= Required actions =
(1) Reproduce the stretch of the Nike advertising passage from "Since this advertisement" through "what Nike produces.".
(2) Extend the essay on Nike advertising, starting right after its last sentence.

= Quoted text =
——————————

Since this advertisement in the Nike campaign appeals to both the desires and the fears of its target audience, it does not need to provide a direct sell. Instead, through vivid visual imagery and evocative language, the designers of the ad attempt to equate a product with self-improvement and overall success. Neither the word shoe nor a close-up photograph of the product appears in the ad. The company name and logo appear only once, in small letters in one corner; neither appears in the printed copy of the ad. Because of the number and frequency of ads in the campaign, most potential consumers know what this particular ad is about. Emphasizing the product or the company is unnecessary; the "JUST DO IT" slogan is synonymous with the company name; and just about everyone knows what Nike produces.

Federal regulations outlaw advertising claims that are outright deceptions; and some advertisements are designed to be merely informative, to just let us know that a product with specific features is available on the market. Even Nike has designed ads with this intent: for example, the series of ads promoting the "Air Jordan" basketball shoe, with a pump, claimed to provide adequate arch support and decrease impact stress. Nonetheless, even the plainest advertisements emphasize certain of the consumers' needs and attitudes at the expense of others. Most advertisements try to distract us from a simple, rational consideration of what we need and what we actually receive in return when we purchase particular products. Even the techniques of amusement--if we laugh at the advertisement, we will remember the product and buy it--lead us away from analyzing the value we receive in exchange for our money.

——————————

= Data rows =
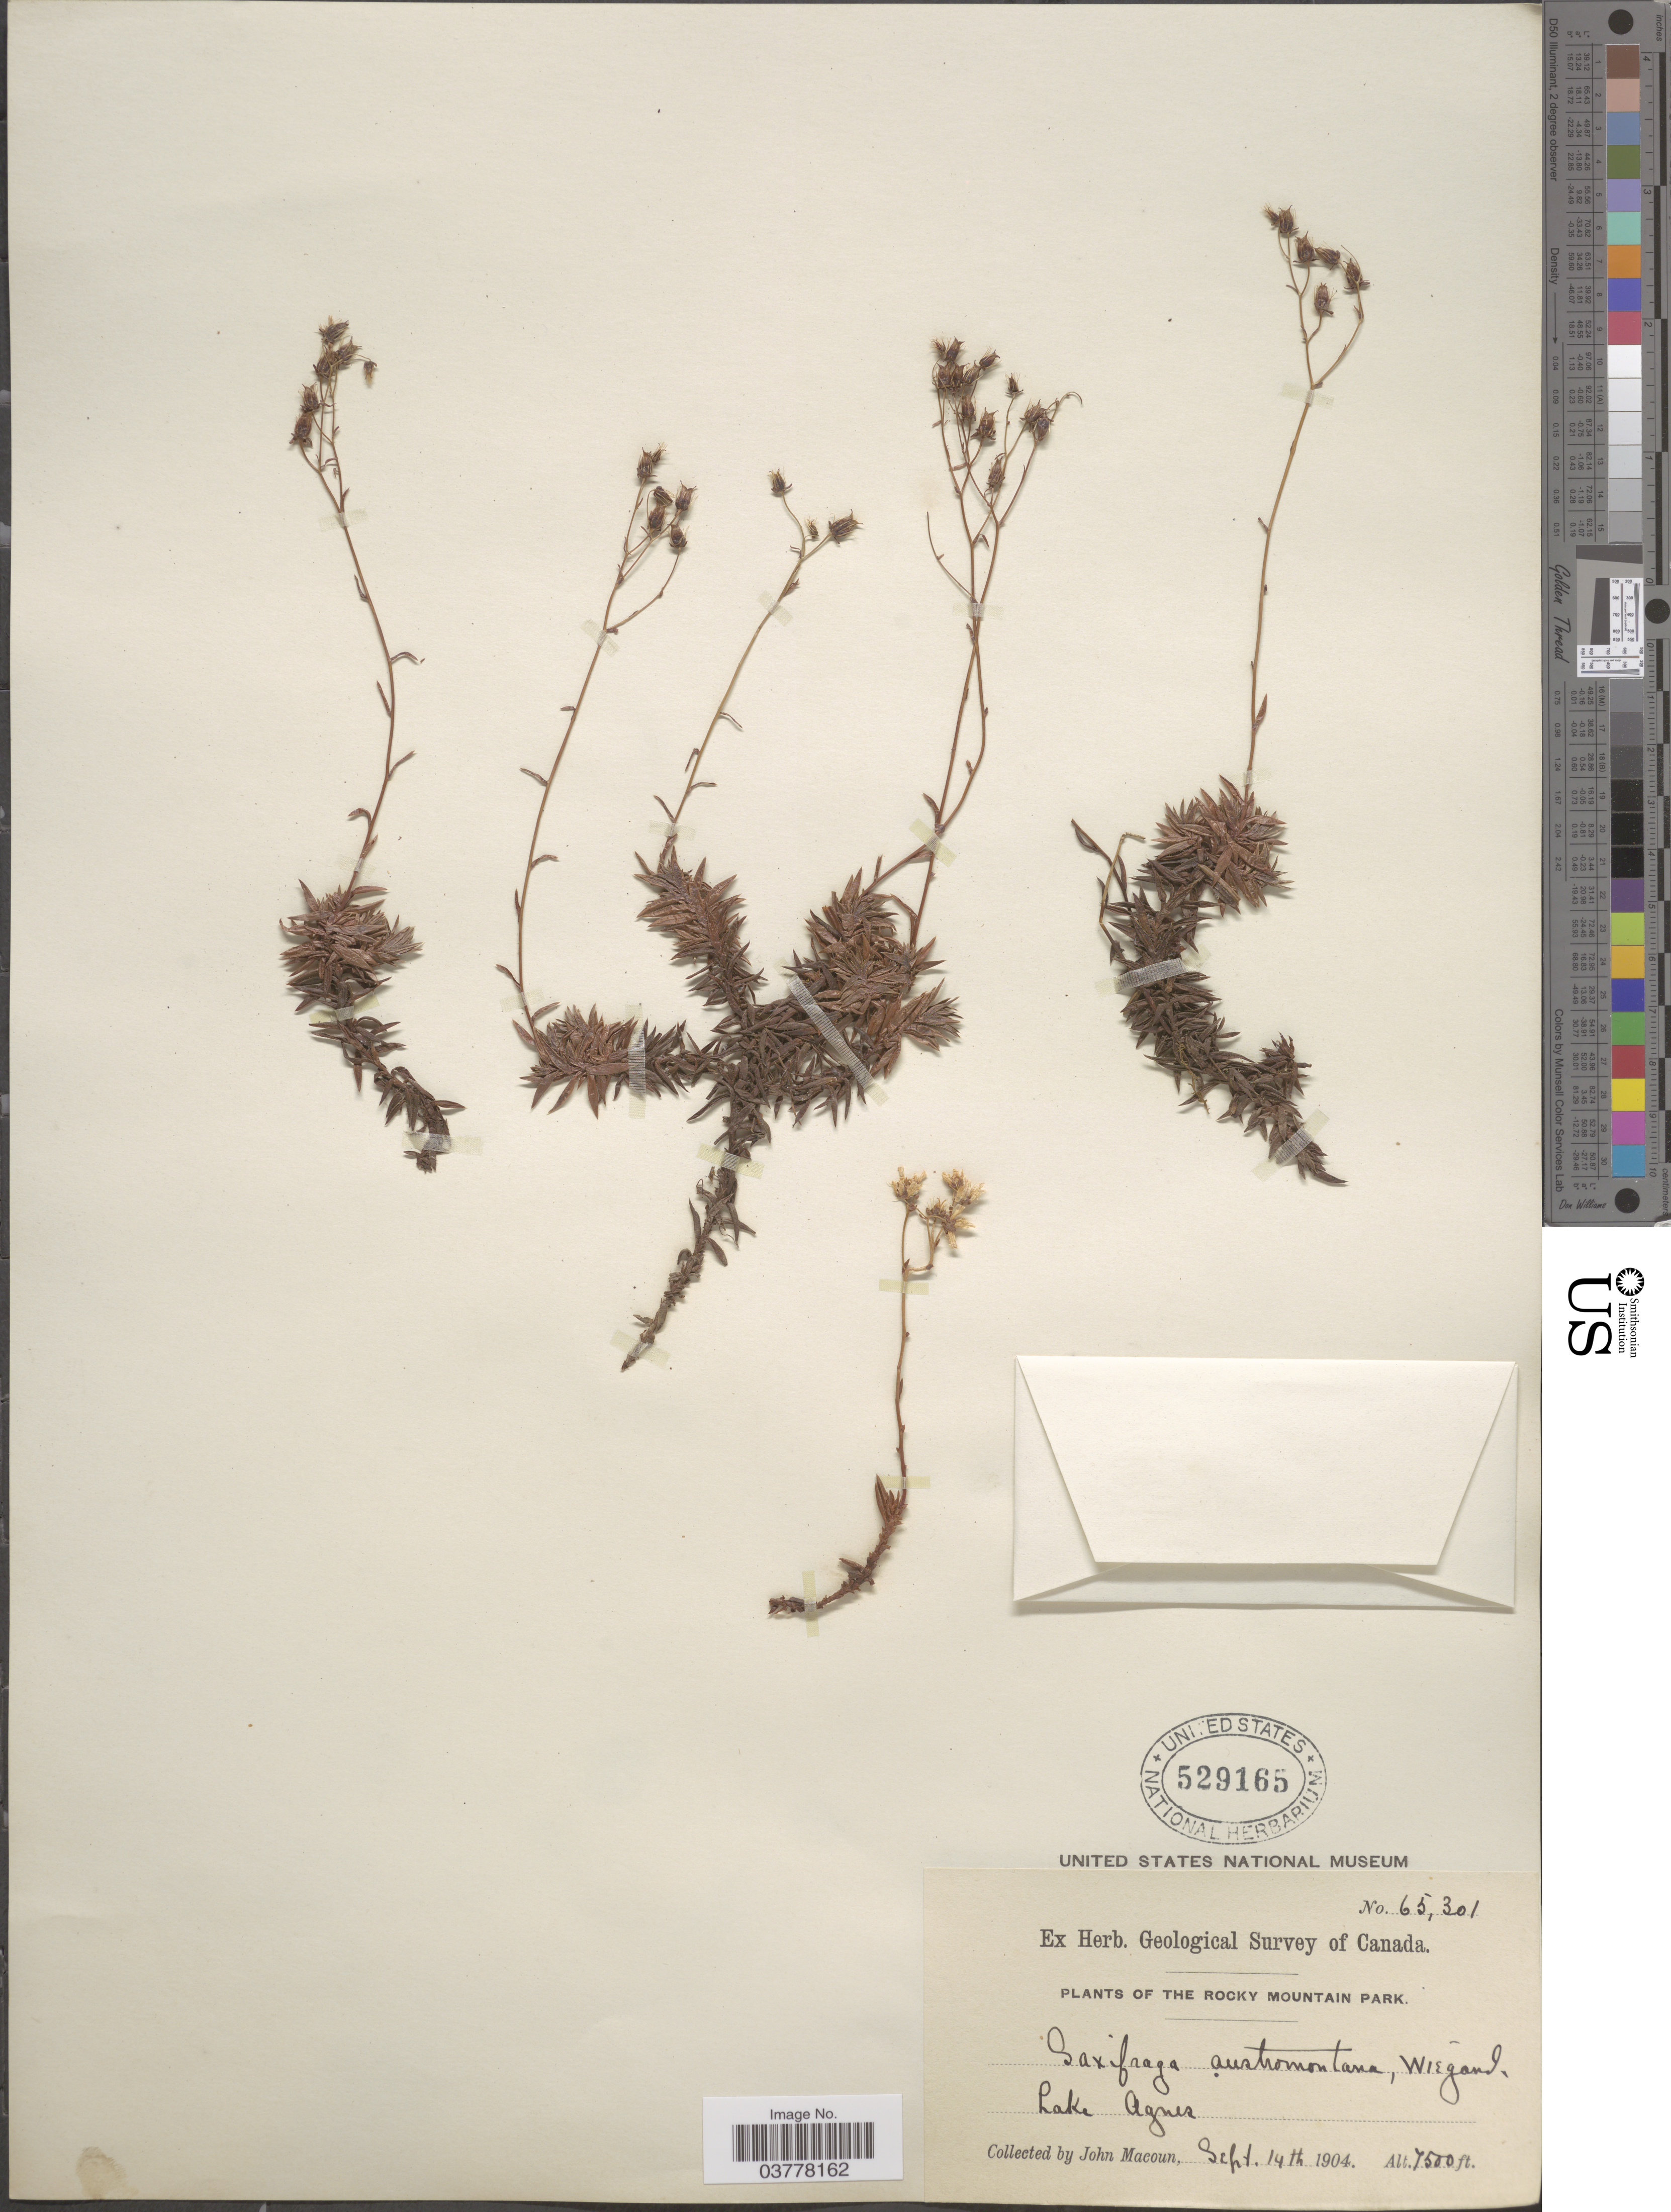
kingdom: Plantae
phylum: Tracheophyta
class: Magnoliopsida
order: Saxifragales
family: Saxifragaceae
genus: Saxifraga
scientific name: Saxifraga bronchialis subsp. austromontana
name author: (Wiegand) Piper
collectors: J. Macoun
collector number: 65301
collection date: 1904-09-14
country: Canada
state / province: Alberta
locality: The Rocky Mountain Park. Lage Agnes.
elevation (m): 2286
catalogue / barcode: US 529165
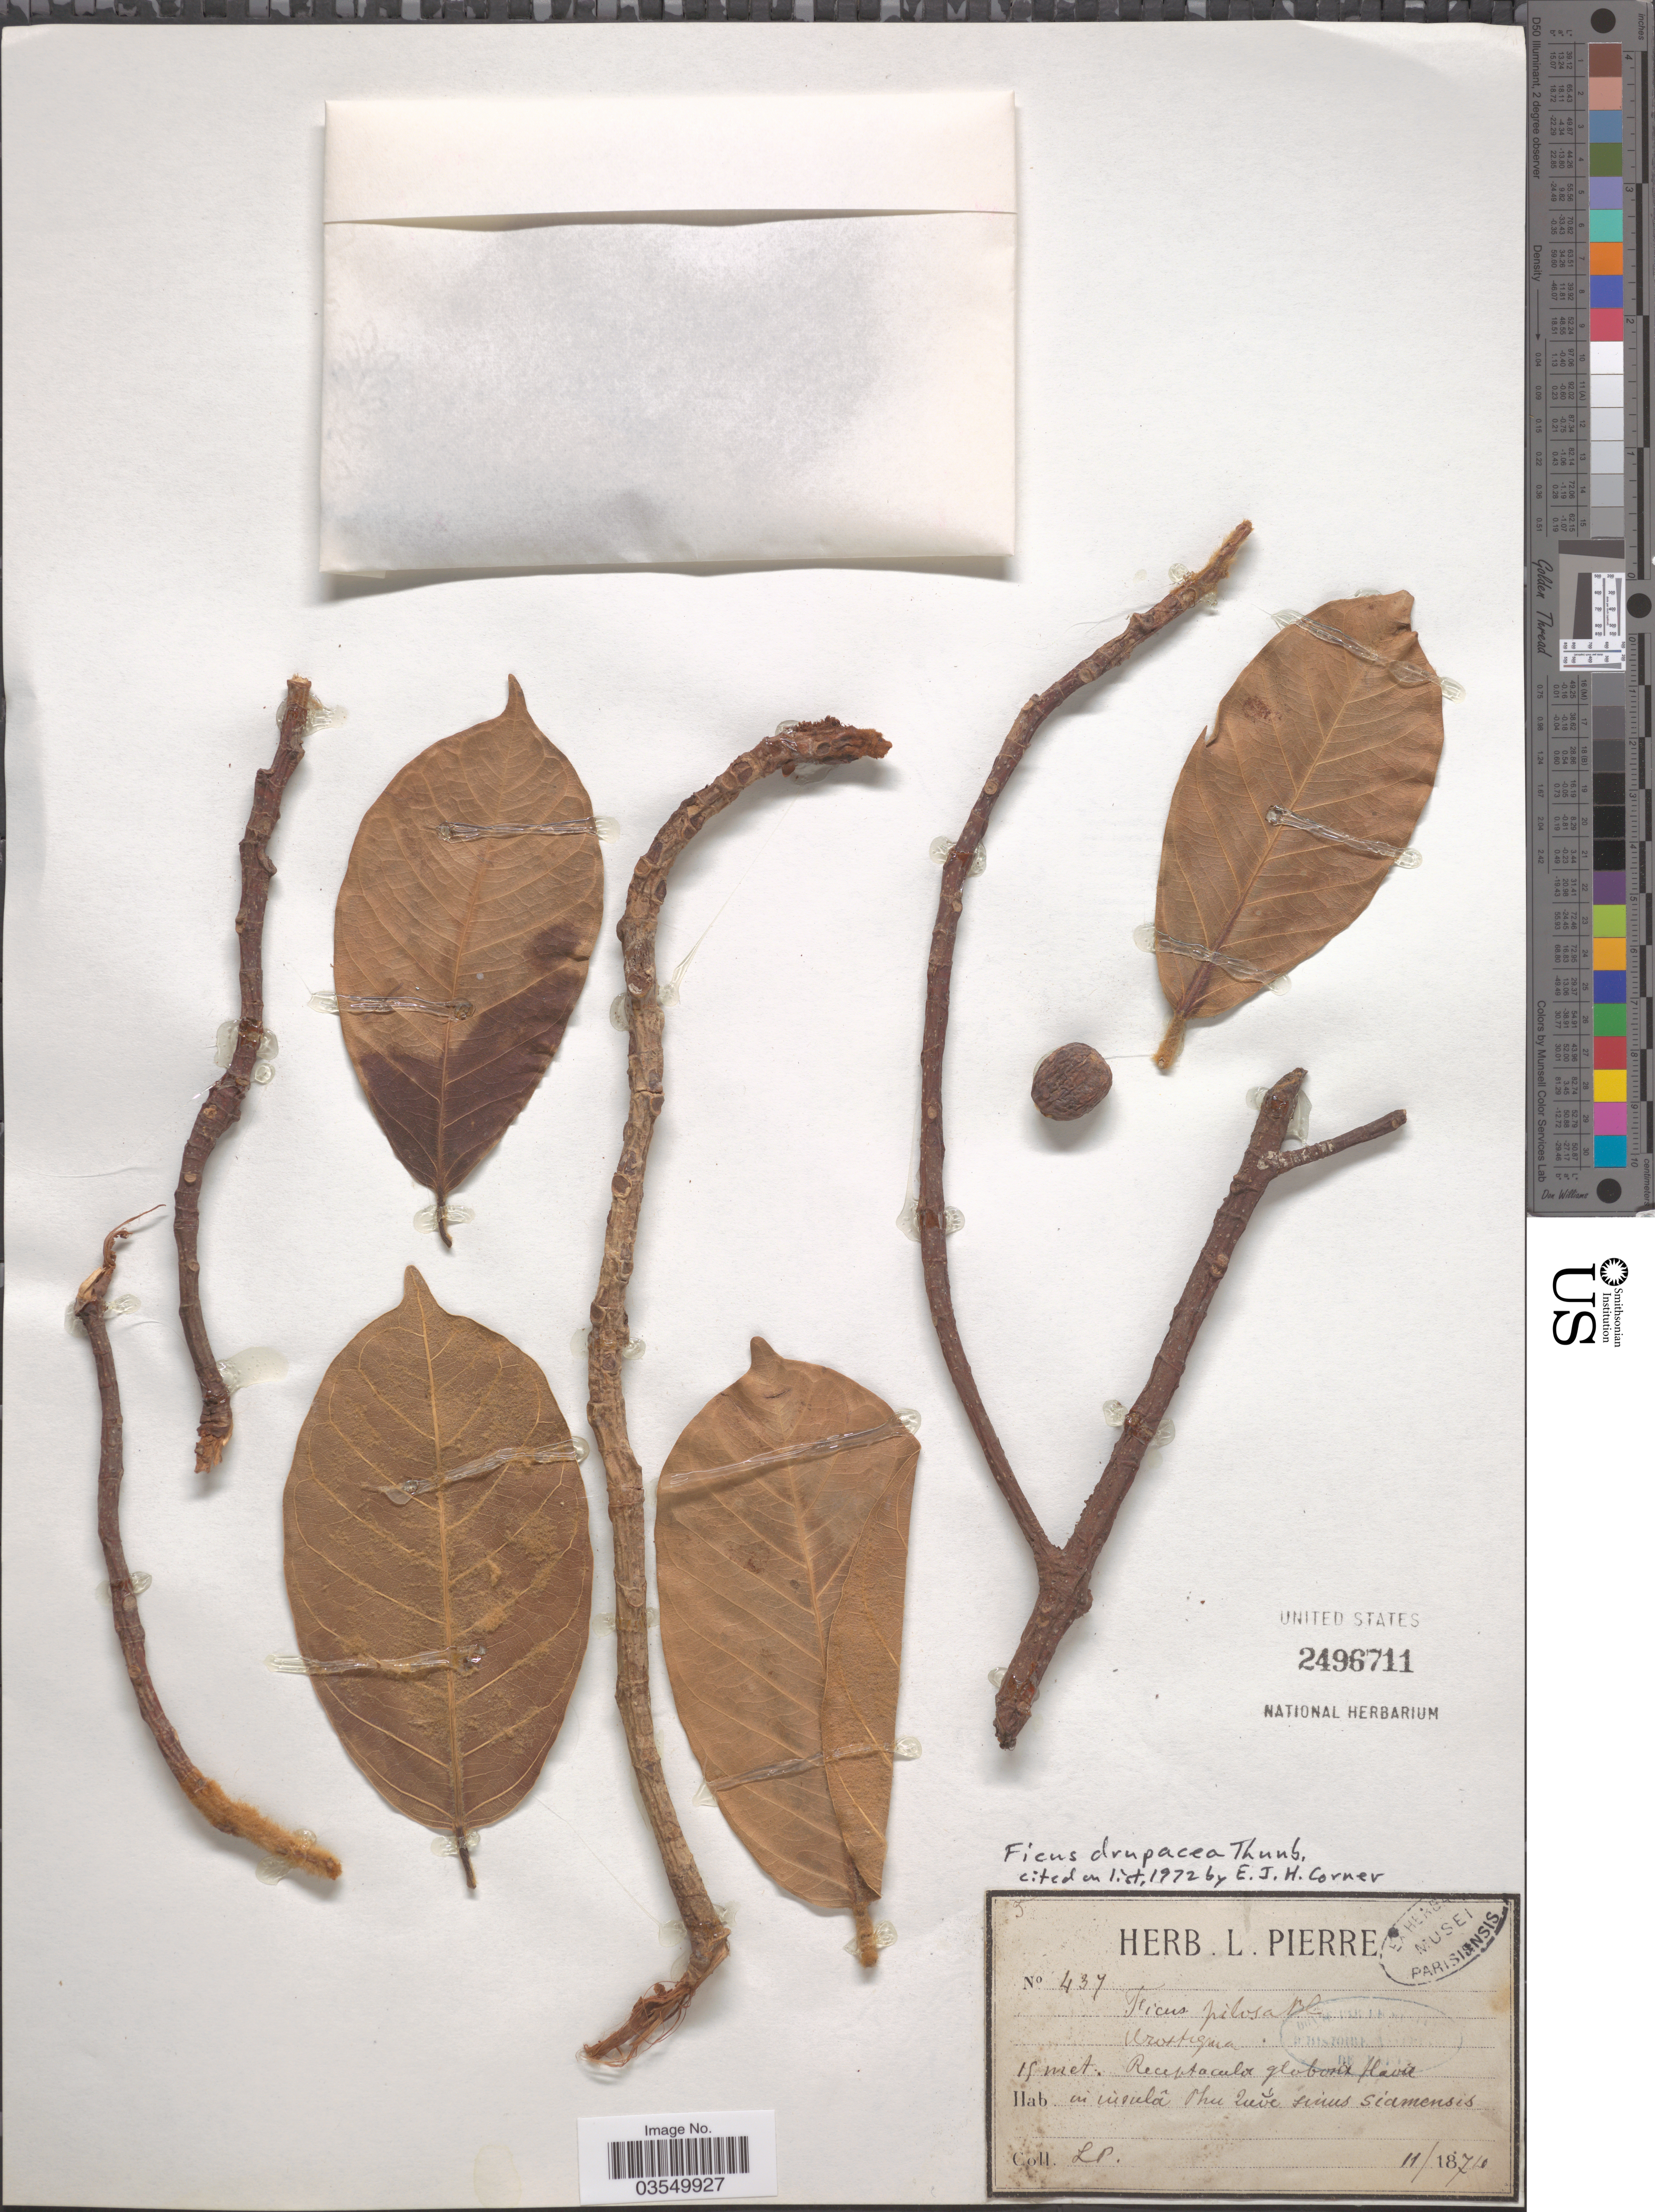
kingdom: Plantae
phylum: Tracheophyta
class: Magnoliopsida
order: Rosales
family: Moraceae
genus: Ficus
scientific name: Ficus drupacea var. drupacea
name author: Thunb.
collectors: L. Pierre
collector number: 437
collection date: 1870-11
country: Vietnam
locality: In insula Phu Quoc sinus siamensis.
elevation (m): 15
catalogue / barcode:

——————————

= Responses to the exercise =
(1)
Since this advertisement in the Nike campaign appeals to both the desires and the fears of its target audience, it does not need to provide a direct sell. Instead, through vivid visual imagery and evocative language, the designers of the ad attempt to equate a product with self-improvement and overall success. Neither the word shoe nor a close-up photograph of the product appears in the ad. The company name and logo appear only once, in small letters in one corner; neither appears in the printed copy of the ad. Because of the number and frequency of ads in the campaign, most potential consumers know what this particular ad is about. Emphasizing the product or the company is unnecessary; the "JUST DO IT" slogan is synonymous with the company name; and just about everyone knows what Nike produces.

(2)
FOR CLASS DISCUSSION

Discuss how the copywriters and art directors of the two advertisements on pages 195-196 have created both text and art that they think will make consumers want to respond in certain ways. What group of people does each advertisement address, and how does each appeal to its particular audience? Do the ads have features that would appeal to consumers of a particular race, sex, or age group? How is each advertisement designed to generate a particular action from its designated readership? How well do you feel each fulfills its purpose? How do the differences in audience and purpose account for differences in the presentation of each advertisement? Find other magazine or newspaper advertisements for discussion.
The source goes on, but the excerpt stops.